The main disadvantage of the Reproductive Health bill in the Philippines is the controversy surrounding it. The bill passed the Senate and the House of Representatives and was signed into law by President Aquino, but the Catholic Church, of which over 80 percent of Filipinos are members, vehemently opposes it. The issue has divided government bodies, political parties and even families.

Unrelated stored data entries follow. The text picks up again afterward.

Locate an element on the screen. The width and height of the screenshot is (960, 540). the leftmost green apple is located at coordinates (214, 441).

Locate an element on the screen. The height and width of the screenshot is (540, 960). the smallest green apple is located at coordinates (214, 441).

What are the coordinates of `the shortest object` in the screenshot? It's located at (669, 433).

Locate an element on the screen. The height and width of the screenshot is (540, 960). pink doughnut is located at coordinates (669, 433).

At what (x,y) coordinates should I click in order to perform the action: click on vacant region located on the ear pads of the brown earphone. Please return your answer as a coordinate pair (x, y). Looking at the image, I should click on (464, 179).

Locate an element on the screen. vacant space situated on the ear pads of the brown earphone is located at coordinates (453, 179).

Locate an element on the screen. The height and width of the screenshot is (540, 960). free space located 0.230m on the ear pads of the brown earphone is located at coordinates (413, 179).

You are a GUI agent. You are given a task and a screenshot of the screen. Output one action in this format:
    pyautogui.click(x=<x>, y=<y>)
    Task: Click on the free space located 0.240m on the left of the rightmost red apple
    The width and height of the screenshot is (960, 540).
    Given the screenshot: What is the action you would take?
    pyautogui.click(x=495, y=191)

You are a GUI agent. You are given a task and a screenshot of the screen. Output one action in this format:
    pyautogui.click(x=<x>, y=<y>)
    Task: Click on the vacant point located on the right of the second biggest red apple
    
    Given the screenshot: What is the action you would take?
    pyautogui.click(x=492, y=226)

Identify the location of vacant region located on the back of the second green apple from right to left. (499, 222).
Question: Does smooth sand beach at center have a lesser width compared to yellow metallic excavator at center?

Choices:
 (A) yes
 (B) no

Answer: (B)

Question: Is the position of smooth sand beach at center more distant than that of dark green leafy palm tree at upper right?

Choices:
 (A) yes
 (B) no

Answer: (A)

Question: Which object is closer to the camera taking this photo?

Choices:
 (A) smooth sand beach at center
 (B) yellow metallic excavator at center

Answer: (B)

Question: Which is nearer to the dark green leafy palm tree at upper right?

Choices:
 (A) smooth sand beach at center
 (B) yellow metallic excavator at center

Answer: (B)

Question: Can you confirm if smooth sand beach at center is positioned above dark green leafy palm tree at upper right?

The Reproductive Health bill provides free or subsidized contraceptives for the poor, makes sex education in public schools mandatory, enables couples to receive family planning advice at government health centers and allows women who have complications after abortions to receive medical care. Advocates claim that the bill empowers women, closes the gap between rich and poor, avoids unwanted teen pregnancies, curbs the mortality rate of pregnant women, and prevents the spread of AIDS and other sexually-transmitted diseases. However, according to the Catholic Church, the bill destroys traditional marriage and family values and leads to divorce, teen pregnancy, abortion, same-sex marriage and euthanasia.
In December 2012, the Senate approved the Reproductive Health bill by a vote of 13 to 8, and the House of Representatives approved it by a vote of 133 to 79. After the bill passed into law, the Catholic Church appealed to the Philippine Supreme Court. In April 2014, the Supreme Court upheld the Reproductive Health bill.